Whereas the classic of Russian dystopia, Zamyatin’s ​We​, ends hopefully, the

hopelessness and barbaric nature of ​Slynx’s ​world is entrenched by the novel’s end. This reversal

of the Soviet teleology takes the dialectic of progress and replaces it with the dialectic of

degeneration, in an ironic perversion of the scientific certainty of Soviet ideology it is certain in

Tolstaya’s dystopian world that society will continue to decline as humans become more

barbaric.
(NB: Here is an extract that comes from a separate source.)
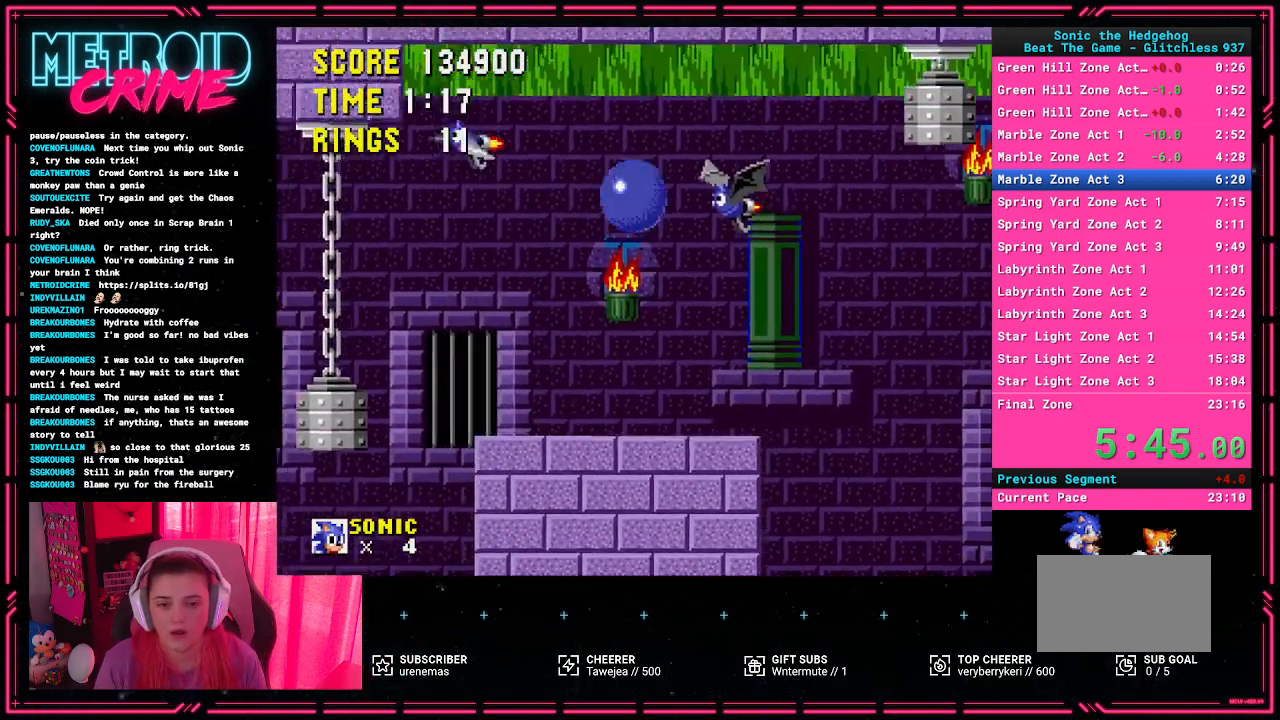
{"buttons": [], "events": [[50, "DPAD_LEFT", "down"], [233, "DPAD_LEFT", "up"]]}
Society has become stuck in an endless degenerative cycle of, as Nikita Ivanich

says,“ignorance, self-importance,” and “stagnation.”14

13
Tolstaya, Tatyana. 2007. ​The Slynx​. New York: NYRB Classics.
14
Ibid.
Both ​Peasant Utopia​ and ​Slynx​ create unique time orientations that differ from the norm

of the linear time orientation presented in Russian political and literary utopia and dystopia of the

19th and 20th centuries. ​Peasant Utopia​ offers a “counter-utopia” to the Bolshevik vision that

came to dominate, instead of being future-oriented and looking towards the creation of a new

society based on technological progress that will destroy the old order it seeks to synthesize old

and new, creating a utopia that stands out of time as both future and past. ​Slynx​ seeks to reverse

the linear progress time orientation, making the future a regressive degeneration of the

progressive past and the present the inevitable continuation of this decline. Both critique the

Soviet project, ​Peasant Utopia ​in its early stage and ​Slynx​ in its aftermath, and their unique

twists on time and spatial orientation give their critiques full breadth and weight.
Bibliography

Chayanov, Alexander. [1920] 1976. The Journey of my Brother Alexei to the Land of the

Peasant

Utopia. ​Journal of Peasant Studies​, ​4​(1) :63-108.

Clark, Katerina. 1985. The City Versus the Countryside in Soviet Peasant Literature of the

Twenties : a Duel of Utopias. In A. Gleason, P. Kener, R. Stites​ ​(eds.), ​Bolshevik

Culture: Experiment and Order in the Russian Revolution​. Haute Terre, IN : Indiana

University Press.

Heller, Leonid and Michel Niqueux. [1995] 2003. Utopia v Rossii (Utopia in Russia). St.

Petersburg : Giperion.

Raskov, Danila. Socialist Agrarian Utopia in the 1920s: Chayanov, ​Œconomia​, 4-2 | 2014,

123-146.

Tolstaya, Tatyana. 2007. ​The Slynx​. New York: NYRB Classics.